Helsinki-NLP / OPUS-MT-train

Training open neural machine translation models
MIT License
323 stars 40 forks source link

model Helsinki-NLP/opus-mt-en-uk translates some sentences into Russian instead of Ukrainian #66

Open shyrma opened 2 years ago

shyrma commented 2 years ago

code to reproduce:

model_name = "Helsinki-NLP/opus-mt-en-uk" model = MarianMTModel.from_pretrained(model_name) tokenizer = MarianTokenizer.from_pretrained(model_name) batch = tokenizer(["What are you doing?", "Good news for you."], return_tensors="pt", padding=True) gen = model.generate(**batch) result = tokenizer.batch_decode(gen, skip_special_tokens=True) print(result)

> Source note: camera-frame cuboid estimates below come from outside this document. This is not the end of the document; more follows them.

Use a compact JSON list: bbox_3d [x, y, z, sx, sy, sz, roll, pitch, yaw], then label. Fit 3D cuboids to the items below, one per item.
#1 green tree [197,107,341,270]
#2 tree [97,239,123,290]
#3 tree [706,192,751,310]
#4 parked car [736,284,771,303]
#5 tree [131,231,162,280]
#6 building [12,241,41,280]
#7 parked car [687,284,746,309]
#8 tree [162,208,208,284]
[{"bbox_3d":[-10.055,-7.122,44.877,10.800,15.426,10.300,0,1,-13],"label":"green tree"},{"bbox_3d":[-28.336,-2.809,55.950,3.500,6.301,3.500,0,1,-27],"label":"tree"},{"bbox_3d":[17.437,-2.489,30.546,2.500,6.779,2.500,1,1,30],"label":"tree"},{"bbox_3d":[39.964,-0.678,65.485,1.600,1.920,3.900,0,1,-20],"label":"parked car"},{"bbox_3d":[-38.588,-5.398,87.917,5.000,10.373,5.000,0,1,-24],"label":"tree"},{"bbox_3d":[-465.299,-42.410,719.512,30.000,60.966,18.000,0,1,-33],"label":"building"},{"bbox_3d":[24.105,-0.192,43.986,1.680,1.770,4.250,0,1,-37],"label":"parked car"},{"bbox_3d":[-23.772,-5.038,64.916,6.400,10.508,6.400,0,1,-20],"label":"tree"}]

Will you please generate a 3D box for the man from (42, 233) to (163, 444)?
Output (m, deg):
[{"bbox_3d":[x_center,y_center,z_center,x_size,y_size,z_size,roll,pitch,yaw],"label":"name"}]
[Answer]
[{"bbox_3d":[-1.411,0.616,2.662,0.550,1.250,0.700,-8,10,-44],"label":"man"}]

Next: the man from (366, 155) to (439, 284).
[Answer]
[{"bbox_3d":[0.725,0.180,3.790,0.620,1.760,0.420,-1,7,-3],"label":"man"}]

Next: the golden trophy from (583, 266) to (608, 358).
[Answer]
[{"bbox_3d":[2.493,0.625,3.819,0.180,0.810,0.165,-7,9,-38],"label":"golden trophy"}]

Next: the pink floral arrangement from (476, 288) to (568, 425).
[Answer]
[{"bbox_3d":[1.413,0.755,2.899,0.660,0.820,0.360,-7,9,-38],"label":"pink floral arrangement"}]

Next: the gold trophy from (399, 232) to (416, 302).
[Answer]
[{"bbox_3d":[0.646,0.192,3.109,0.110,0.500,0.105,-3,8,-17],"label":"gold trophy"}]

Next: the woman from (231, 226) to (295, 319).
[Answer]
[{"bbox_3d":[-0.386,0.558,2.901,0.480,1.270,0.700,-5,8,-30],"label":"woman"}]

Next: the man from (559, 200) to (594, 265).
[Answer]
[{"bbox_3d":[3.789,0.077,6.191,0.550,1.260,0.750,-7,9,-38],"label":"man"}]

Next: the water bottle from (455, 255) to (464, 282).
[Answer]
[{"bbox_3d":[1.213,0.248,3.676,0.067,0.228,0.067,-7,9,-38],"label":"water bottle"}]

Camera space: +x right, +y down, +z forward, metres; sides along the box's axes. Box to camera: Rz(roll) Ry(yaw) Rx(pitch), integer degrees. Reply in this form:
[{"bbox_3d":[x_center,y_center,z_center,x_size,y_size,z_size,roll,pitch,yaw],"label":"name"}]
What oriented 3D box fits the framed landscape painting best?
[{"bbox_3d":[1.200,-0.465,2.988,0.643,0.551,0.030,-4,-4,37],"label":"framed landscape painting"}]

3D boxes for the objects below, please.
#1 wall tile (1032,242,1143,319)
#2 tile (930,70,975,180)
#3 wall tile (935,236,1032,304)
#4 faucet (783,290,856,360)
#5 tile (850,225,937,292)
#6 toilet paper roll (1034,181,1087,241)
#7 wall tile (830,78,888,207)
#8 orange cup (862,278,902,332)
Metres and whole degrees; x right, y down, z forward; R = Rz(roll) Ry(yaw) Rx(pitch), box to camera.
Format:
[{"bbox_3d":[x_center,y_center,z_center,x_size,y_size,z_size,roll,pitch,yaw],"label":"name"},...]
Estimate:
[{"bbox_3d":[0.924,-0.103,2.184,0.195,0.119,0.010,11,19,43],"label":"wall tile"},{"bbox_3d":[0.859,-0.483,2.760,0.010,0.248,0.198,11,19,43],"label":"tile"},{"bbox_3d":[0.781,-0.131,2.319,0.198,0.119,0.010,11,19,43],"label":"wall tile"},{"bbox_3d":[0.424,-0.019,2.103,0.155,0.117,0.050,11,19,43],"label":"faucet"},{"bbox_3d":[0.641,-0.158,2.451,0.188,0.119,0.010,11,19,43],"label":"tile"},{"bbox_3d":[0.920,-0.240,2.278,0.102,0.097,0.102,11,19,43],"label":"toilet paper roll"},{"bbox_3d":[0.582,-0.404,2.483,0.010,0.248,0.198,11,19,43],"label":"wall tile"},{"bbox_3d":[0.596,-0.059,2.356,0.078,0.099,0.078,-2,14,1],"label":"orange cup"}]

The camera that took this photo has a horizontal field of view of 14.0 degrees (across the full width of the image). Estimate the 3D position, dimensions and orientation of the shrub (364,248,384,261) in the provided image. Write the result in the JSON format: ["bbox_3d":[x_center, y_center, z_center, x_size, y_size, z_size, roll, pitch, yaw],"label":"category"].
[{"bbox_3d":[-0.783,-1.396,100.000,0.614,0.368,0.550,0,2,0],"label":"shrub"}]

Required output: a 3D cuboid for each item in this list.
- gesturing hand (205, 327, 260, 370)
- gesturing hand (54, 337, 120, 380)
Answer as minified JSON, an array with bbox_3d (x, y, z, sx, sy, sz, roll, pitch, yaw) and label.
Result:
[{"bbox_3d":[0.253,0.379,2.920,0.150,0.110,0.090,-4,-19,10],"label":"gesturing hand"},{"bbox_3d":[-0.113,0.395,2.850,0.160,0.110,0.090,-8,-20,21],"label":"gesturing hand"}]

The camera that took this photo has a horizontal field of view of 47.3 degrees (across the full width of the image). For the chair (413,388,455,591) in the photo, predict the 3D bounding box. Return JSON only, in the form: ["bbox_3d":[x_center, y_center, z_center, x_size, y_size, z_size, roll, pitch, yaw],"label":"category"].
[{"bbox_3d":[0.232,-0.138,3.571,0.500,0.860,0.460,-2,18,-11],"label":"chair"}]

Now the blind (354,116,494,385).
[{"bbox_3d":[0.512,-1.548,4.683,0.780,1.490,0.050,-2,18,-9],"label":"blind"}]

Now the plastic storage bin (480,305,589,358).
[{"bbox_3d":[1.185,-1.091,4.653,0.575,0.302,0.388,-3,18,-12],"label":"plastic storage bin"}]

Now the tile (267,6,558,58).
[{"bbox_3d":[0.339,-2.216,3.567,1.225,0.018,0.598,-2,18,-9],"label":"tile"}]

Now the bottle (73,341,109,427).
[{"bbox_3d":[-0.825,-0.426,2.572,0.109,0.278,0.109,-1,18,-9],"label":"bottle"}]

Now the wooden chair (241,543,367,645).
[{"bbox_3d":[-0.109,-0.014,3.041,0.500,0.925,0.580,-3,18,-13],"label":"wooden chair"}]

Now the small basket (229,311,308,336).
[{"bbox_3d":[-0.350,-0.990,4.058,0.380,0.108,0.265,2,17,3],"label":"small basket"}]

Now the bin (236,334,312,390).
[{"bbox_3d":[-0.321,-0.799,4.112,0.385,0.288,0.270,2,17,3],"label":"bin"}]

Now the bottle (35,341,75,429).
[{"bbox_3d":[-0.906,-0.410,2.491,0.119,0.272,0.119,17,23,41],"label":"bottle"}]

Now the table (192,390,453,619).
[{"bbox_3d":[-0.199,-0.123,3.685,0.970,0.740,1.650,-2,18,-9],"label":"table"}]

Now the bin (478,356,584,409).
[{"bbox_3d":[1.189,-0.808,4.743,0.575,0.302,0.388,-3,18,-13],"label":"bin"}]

Expected output (Ukranian): ['Що ти робиш?', 'Гарні новини для тебе.']

Actual output (Russian): ['Что ты делаешь?', 'Хорошая новость для тебя.']

jorgtied commented 2 years ago

It could be that the training data is not very clean and includes quite a bit of Russian. Would you know if there are lots of problems with the data in OPUS? If you happen to see a lot of noise in any of the underlying data collections then, please, let me know. Thanks!